Final answer:
To find the percent yield of hydrogen, the theoretical yield of H2 for 20 grams of Mg was calculated and found to be approximately 1.6593 g. With an actual yield of 1.7 g, the percent yield would be about 102.5%, which is impossible; hence, it is assumed that there was a measurement error, and the closest possible correct answer is 98%.
Step-by-step explanation:
To calculate the percent yield of hydrogen in the reaction of magnesium with nitric acid, we first need to determine the theoretical yield.

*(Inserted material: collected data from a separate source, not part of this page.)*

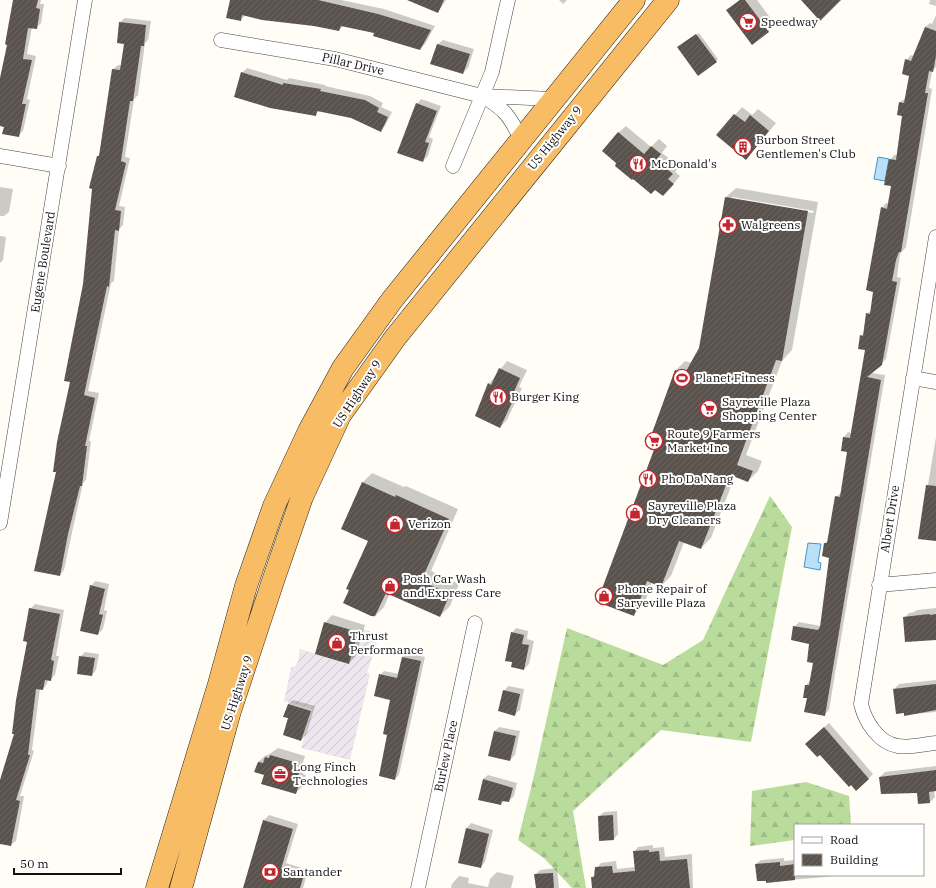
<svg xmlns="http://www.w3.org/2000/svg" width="936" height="888" font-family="'IBM Plex Serif',serif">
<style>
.industrial{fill:url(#industrial-furrows)}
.forest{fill:url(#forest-firs)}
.water{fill:#b9e0f7;stroke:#3f96cf}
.shadow{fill:#0003;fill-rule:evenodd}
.building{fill:url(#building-hatch)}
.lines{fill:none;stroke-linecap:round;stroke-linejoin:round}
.minor-casing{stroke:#444;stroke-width:15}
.trunk-casing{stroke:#222;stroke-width:23}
.minor{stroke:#fff;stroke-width:14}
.trunk{stroke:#f7bc64;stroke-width:22}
.labels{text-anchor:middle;stroke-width:4;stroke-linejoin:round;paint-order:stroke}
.poi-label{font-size:12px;fill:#111;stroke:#fff;text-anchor:start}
.street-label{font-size:12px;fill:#111;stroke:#fff}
</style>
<defs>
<pattern id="industrial-furrows" width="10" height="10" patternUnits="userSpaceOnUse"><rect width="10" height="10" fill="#eee6ef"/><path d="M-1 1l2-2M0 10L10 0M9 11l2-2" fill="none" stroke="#cbc4cc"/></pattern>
<pattern id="forest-firs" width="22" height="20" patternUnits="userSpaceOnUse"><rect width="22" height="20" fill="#b9dc9c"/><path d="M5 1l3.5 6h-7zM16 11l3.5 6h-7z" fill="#9ebc85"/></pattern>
<pattern id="building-hatch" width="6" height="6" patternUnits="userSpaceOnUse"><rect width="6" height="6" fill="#5a524d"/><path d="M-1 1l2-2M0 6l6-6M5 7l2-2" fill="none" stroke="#6d6662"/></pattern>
</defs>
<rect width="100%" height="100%" fill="#fffdf5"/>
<path class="industrial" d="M360,628l19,7 -12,38 3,1 -20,86 -49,-12 11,-39 -28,-8 7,-33 4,-2 3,-4 2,-13 49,15z"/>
<path class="forest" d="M770,496l22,31 -41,215 -90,-12 -88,81 13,77h-14l-27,-29 -27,-19 15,-60 34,-152 96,37 40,-25z
M806,782l43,14 2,29h-56v15l-45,6 2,-55z"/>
<path class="water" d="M878,157l11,2 -4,22 -11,-2z
M808,543l13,1 -3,18 3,1 -1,7 -16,-3z"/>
<path class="shadow" d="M14,0h27l-1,4h4l-3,19 -5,5 -4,-1 -5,27 9,2 -9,43 3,1 -7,31 -5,5 -13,-9 -5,-2v-42l8,-39z
M231,0h110l43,9 51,17 -10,18 -5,5 -45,-17 -31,-7 -5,5 -93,-15 -6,5z
M419,0h27l-8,12z
M559,0h8l-4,4z
M739,0h18l18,24 -7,8 -40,-21z
M930,0h6v6l-7,-2z
M936,15v52l-4,4 -3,17 3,1 -26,158 -6,7 -3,23 4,1 -15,81 -15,14 14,2 -56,335 -5,5 -16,-18 -2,-12 5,-5 3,-18 -4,-19 -16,-16 5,-5 22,4 10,-69 -6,-14 4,-4 7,-42 6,-5 6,-40 -4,-15 4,-5 3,1 15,-84 -5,-13 3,-3 3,-19 5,-5 10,-101 4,-5 3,1 3,-18 -2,-26 4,-5h4l5,-40 -3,-13 6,-4 4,-23 -4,-15 5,-5 3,1 11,-29 5,-4 2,1z
M125,18l26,3 -3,19 -3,3 -7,52 -4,4 -9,58 5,1 -11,48 6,1 -2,18 -4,4 -5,52 -3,2 -23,108 11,2 -10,48h2l-5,39 -3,3 -10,45 -9,42 -4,5 -3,-103 27,-188 14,-128 2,-3 13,-84 5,-4h4l3,-22 -5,-21z
M699,33l19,26 -2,2 -35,-16z
M443,40l31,9 -6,19 -5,5 -25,-29z
M247,68l40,12 2,-2 36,7v1l45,10 13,7 -2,4 11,5 -7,14 -5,5 -28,-14 -32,-7 -4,4 -74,-41z
M421,99l20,7 -12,31 4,2 -5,17 -5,5 -6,-57z
M742,107l10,8 6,-6 18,14 -23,28 -36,-16z
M626,126l25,21 8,-8 8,7 -5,7 17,13 -4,6 5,4 -10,12 -52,-55z
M0,187l13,2 -4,23 -5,4h-4z
M736,188l82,14 -26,148 -10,11 -36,94 16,6 -4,10 -10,10 -13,-5 -24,62 -10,10 -17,-6 -13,34 -10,10 -9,-4 -8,23 -10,9 23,-167 18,-76 10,-10 7,2 8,-15 26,-151zM732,197l82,14 -1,2 -81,-14z
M0,236l6,1 -3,23 -3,3z
M507,361l20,9 -8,17 3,1 -15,32 -7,7 -24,-11 13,-32z
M936,437v103l-17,-2z
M372,473l32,14 2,-1 52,23 -27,62 28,13 -9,22 -10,10 -50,-23 -6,14 -10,10 -30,-14 25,-63 -7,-57z
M95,581l14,3 -5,26 3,1 -4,18 -5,5 -7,-48z
M35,604l29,6 -8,46h3l-4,19 -5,5h-2l-1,4 -4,5 -3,-1 -8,62 2,1 -14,45h4l-8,45 -5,4 -11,-2v-60l15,-50 14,-92 1,-32z
M936,608v31l-32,-21 5,-5 5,-1 3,-2z
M332,615l33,10 -9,31 -7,7 -24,-40z
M516,628l12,3 -1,8 7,2 -5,23 -5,5 -11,-7 -1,-29z
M85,652l14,2 -3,16 -4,5 -12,-18z
M407,653l18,4 -26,118 -4,4 -6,-45 2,-35 -11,-24 4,-4 15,3 4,-17z
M936,680v32l-31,3 -11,-26 5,-5z
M508,686l16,3 -4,21 -5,4 -11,-23z
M293,700l22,6 -9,29 -5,5 -12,-23 -1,-13z
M829,723l44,51 -5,5 -57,-40z
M499,727l21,4 -5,24 -5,5 -16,-28z
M278,748l27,8 -3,9 3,1 -2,8 3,1 -3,11 -8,7 -30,-19 -7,-12 8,-7h2z
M936,766v24h-2l1,7 -5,5 -11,1 -1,-11 -38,-15 5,-5z
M488,775l29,8 -3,13 -5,5 -4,-1 -5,4 -17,-25z
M617,811l1,23 -4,5 -15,-23 5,-4z
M269,815l29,9 -12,39 22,7 -5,18h-59l20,-68z
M471,823l22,7 -8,32 -4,5 -22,-5 8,-34z
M653,845v3l11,-1 1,10 27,-3 1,34h-100l-1,-11 3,-2v-5l6,-7 15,-2 1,8 18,-2 -1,-15 4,-5z
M784,858v3l11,-1v15h53l-81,7 -11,-18 5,-4z
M557,868l2,20h-22l-2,-13 5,-5z
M497,872l17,4 -3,12h-60l1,-4 7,-8 10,2 -1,5 20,4 2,-8z"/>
<path class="building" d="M13,0h25l-2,8 4,1 -3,20 -9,-1 -5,31 9,1 -10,44h4l-7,33 -17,-3 2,-7 -4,-1v-48l7,-33 -2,-1z
M230,0h88l60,14 53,16 -11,20 -47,-14 1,-3 -33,-7 -2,5 -25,-5 -52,-6 -20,-5 -1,6 -15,-3z
M407,0h37l-6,13z
M740,0h5l24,32 -17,13 -26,-35z
M801,0h40l-21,21z
M119,22l27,3 -2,21h-3l-8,55h-3l-9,60 5,2 -11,47 6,1 -2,20 -4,-1 -6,57 -2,-1 -23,109 11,3 -10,48h2l-5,40h-2l-12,48 -8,42 -26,-5 22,-99h-3l4,-30 13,-60 -6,-1 19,-97 9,-95 -3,-1 8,-32h2l13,-87 8,1 4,-26 -7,-1z
M925,27l11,4v25l-3,16 -4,-1 -4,22h3l-27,159h-2l-3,8 -4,21 5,1 -15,83 -15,12 14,3 -56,336 -21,-4 3,-14h-4l2,-13h4l4,-22 -6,-1 2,-18 -18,-4 2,-14 25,4 2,-3 9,-69 -7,-2 2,-13h3l8,-47 5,1 7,-45 -6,-1 2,-14 7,1 15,-88 -7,-1 2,-14 3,1 3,-23 4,1 3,-22 -7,-2 15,-83 6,2 4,-23 -7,-1 5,-26 7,1 6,-44 -5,-1 2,-13 5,1 5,-27 -7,-2 3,-15 6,2z
M696,34l21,28 -19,14 -21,-29z
M437,44l33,10 -7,20 -33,-10z
M241,72l42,13v-2l38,6 -1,2 45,9 14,8 -2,4 11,5 -7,15 -30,-14 -34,-7 -1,5 -46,-8 -36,-11z
M416,103l21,8 -12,31 4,1 -6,19 -26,-9z
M734,114l11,8 5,-7 19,16 -23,29 -30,-25z
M618,132l26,22 7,-8 10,8 -5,6 17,14 -5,5 6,5 -11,12 -8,-6 -4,4 -18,-15 -1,1 -17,-14 1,-3 -14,-12z
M725,197l83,14 -26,150 -6,-1 -39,105 16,6 -5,11 -18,-7 -29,74 -22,-8 -18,46 -14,-6 -13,35 -37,-14 58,-155 -7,-3 27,-74 10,3 14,-25z
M499,368l21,10 -7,16 2,2 -15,32 -25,-12 13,-33 3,2z
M362,482l33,15 1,-2 53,24 -28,62 29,13 -10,23 -54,-24 -11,23h-4l-28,-13 6,-13 -3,-1 22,-48 -27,-12z
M926,485l10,1v55l-18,-2z
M90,585l15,4 -6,25 4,1 -5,20 -18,-4z
M29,608l31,6 -9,46 3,1 -3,20 -6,-1 -2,10 -7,-1 -8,66h2l-14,45 4,1 -9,45 -11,-2v-64l14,-46h-2l4,-34 11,-58 -4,-1z
M929,614l1,1 6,-1v26l-31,2 -2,-25z
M324,622l34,10 -9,32 -34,-10z
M511,632l13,3 -2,9 7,1 -5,25 -13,-3 1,-5 -7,-1z
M79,656l16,2 -3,18 -15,-2z
M402,657l19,4 -26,119 -16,-4 8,-41 -4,-1 7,-34 -16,-4 5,-22 18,4z
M936,684v26l-32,6v-3l-8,1 -3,-25z
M503,690l17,4 -5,22 -17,-5z
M288,704l23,7 -10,30 -18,-6 5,-17 -5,-1z
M824,727l45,52 -13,12 -5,-6 -2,2 -29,-32 -3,2 -12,-13z
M494,731l22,5 -6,25 -22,-5z
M270,755l28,8 -3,9 4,1 -3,8 4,1 -4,12 -35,-10 3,-9 -10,-3 4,-10 5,1 2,-6 4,1z
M936,770v21l-7,1 1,11 -12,1 -1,-11 -36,1 -2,-17z
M483,779l30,9 -4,14 -7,-1 -1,4 -23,-5z
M613,815l1,25 -15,1 -1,-25z
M263,820l30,9 -12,40 23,6 -4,13h-57z
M466,828l23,6 -8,34 -23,-5z
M649,850v2l10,-1 1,10 27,-2 3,29h-98l-1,-11h3l1,-10 17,-1 1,7 22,-2 -2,-20z
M780,862v4l15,-2v16l-29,3v-2h-9l-2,-17z
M553,873l1,15h-18l-2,-14z"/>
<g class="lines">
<defs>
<path id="minor" d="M221,40l114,19 147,37 70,3
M483,96c22,14 26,19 38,43
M0,156l59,10
M453,166l39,-94 16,-72
M936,237l-75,467c4,17 17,39 37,42 12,2 26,-2 38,-3
M913,378l23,4
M0,523l85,-523
M879,585l57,-5
M418,888l57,-265"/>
<path id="trunk" d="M157,888l62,-204 27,-98 28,-80 35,-75 34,-63 49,-68 242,-300
M181,888l49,-177 43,-130 29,-84 38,-82 55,-77 273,-338"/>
</defs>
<use href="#minor" class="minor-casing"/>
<use href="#trunk" class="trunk-casing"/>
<use href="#minor" class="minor"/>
<use href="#trunk" class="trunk"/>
</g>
<defs>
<symbol id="supermarket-ring" viewBox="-11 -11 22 22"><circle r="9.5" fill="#fff" stroke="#c4262e" stroke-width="1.5"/><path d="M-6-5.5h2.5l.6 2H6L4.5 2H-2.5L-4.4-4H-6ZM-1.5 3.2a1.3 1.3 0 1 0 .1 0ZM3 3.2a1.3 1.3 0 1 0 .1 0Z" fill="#c4262e"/></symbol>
<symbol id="building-ring" viewBox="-11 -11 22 22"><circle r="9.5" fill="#fff" stroke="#c4262e" stroke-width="1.5"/><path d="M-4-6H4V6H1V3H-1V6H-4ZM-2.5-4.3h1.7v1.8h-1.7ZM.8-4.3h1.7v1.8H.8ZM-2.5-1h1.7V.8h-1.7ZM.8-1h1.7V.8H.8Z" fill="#c4262e"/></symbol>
<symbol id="restaurant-ring" viewBox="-11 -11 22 22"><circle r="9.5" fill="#fff" stroke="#c4262e" stroke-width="1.5"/><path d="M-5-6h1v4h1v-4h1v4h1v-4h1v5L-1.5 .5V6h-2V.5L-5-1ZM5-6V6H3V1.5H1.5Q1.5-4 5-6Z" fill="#c4262e"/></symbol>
<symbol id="pharmacy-ring" viewBox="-11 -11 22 22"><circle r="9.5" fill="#fff" stroke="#c4262e" stroke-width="1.5"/><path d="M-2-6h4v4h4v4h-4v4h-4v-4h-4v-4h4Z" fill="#c4262e"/></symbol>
<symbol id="stadium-ring" viewBox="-11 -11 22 22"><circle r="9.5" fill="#fff" stroke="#c4262e" stroke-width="1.5"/><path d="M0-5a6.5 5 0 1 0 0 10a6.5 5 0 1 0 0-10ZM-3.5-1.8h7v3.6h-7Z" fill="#c4262e"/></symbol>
<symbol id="shop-ring" viewBox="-11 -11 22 22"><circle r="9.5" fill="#fff" stroke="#c4262e" stroke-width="1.5"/><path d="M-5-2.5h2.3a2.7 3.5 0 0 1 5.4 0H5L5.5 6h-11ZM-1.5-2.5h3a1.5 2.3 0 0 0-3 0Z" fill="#c4262e"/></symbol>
<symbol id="office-ring" viewBox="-11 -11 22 22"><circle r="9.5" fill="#fff" stroke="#c4262e" stroke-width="1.5"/><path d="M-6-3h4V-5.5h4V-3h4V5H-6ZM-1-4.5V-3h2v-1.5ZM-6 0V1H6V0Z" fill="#c4262e"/></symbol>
<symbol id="bank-ring" viewBox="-11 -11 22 22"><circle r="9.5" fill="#fff" stroke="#c4262e" stroke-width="1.5"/><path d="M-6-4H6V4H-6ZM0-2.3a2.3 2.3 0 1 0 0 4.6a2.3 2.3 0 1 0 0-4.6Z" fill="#c4262e"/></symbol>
</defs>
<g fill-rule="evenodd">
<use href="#supermarket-ring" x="738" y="12" width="20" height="20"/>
<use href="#building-ring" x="733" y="137" width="20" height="20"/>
<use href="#restaurant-ring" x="628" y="154" width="20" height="20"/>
<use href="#pharmacy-ring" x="718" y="215" width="20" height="20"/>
<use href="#stadium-ring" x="672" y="368" width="20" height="20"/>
<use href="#restaurant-ring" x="488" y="387" width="20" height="20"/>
<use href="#supermarket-ring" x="699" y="399" width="20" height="20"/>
<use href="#supermarket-ring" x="644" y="431" width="20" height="20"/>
<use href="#restaurant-ring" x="638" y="469" width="20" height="20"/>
<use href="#shop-ring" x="625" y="503" width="20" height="20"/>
<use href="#shop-ring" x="385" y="514" width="20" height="20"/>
<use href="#shop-ring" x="380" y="576" width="20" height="20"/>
<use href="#shop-ring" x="594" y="586" width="20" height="20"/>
<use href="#shop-ring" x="327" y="633" width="20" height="20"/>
<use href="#office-ring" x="270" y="764" width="20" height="20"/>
<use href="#bank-ring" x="260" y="862" width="20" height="20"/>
</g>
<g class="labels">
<g class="poi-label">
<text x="761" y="26">Speedway</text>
<text x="756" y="144">Burbon Street<tspan x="756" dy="14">Gentlemen's Club</tspan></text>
<text x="651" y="168">McDonald's</text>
<text x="741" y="229">Walgreens</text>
<text x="695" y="382">Planet Fitness</text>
<text x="511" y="401">Burger King</text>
<text x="722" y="406">Sayreville Plaza<tspan x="722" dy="14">Shopping Center</tspan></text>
<text x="667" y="438">Route 9 Farmers<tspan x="667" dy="14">Market Inc</tspan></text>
<text x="661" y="483">Pho Da Nang</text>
<text x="648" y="510">Sayreville Plaza<tspan x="648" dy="14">Dry Cleaners</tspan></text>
<text x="408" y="528">Verizon</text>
<text x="403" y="583">Posh Car Wash<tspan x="403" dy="14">and Express Care</tspan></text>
<text x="617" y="593">Phone Repair of<tspan x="617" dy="14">Saryeville Plaza</tspan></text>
<text x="350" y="640">Thrust<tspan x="350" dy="14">Performance</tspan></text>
<text x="293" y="771">Long Finch<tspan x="293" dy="14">Technologies</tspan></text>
<text x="283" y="876">Santander</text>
</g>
<g class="street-label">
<text transform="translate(353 64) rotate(13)" y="4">Pillar Drive</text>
<text transform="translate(555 138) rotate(-51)" y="4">US Highway 9</text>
<text transform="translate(43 262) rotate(-81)" y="4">Eugene Boulevard</text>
<text transform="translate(357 394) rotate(-57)" y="4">US Highway 9</text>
<text transform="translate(890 519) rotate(-81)" y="4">Albert Drive</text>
<text transform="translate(237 693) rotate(-72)" y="4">US Highway 9</text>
<text transform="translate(446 756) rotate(-78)" y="4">Burlew Place</text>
</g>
</g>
<rect x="794" y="824" width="130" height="52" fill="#ffffff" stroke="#a0a0a0"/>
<rect x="802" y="837" width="20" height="6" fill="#ffffff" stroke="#a0a0a0"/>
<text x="830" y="844" font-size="12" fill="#111111">Road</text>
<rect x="802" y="854" width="20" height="12" fill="url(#building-hatch)" stroke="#a0a0a0"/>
<text x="830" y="864" font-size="12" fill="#111111">Building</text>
<path d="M14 868v6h107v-6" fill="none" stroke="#111111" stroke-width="2"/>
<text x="20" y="868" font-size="12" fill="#111111" stroke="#ffffff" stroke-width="3" paint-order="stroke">50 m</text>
</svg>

The balanced chemical equation Mg + 2HNO3 → Mg(NO3)2 + H2 shows that 1 mole of Mg produces 1 mole of H2. Using the molar mass of hydrogen (2.016 g/mol) and magnesium (24.305 g/mol), we calculate the theoretical yield of H2 for 20 grams of Mg.
Step 1: Molar mass of Mg = 24.305 g/mol
Step 2: Moles of Mg = 20 g Mg × (1 mol Mg / 24.305 g Mg)
= approx. 0.8230 mol Mg
Step 3: According to the stoichiometry of the reaction, 0.8230 mol Mg will produce 0.8230 mol H2 (because the ratio is 1:1)
Step 4: Molar mass of H2 = 2.016 g/mol
Step 5: Theoretical yield of H2
= 0.8230 mol H2 × 2.016 g/mol
= 1.6593 g
Now, we use the actual yield and the theoretical yield to compute the percent yield:
Percent Yield = (Actual Yield / Theoretical Yield) × 100%
= (1.7 g / 1.6593 g) × 100%
≈ 102.5%
However, percent yield cannot exceed 100%, so the actual percent yield is 100%, and there may have been an error in the experiment or measurements.
Therefore, the correct answer is E. 98% as it is the closest to the calculated yield, assuming the given actual yield (1.7 grams) has a slight experimental error.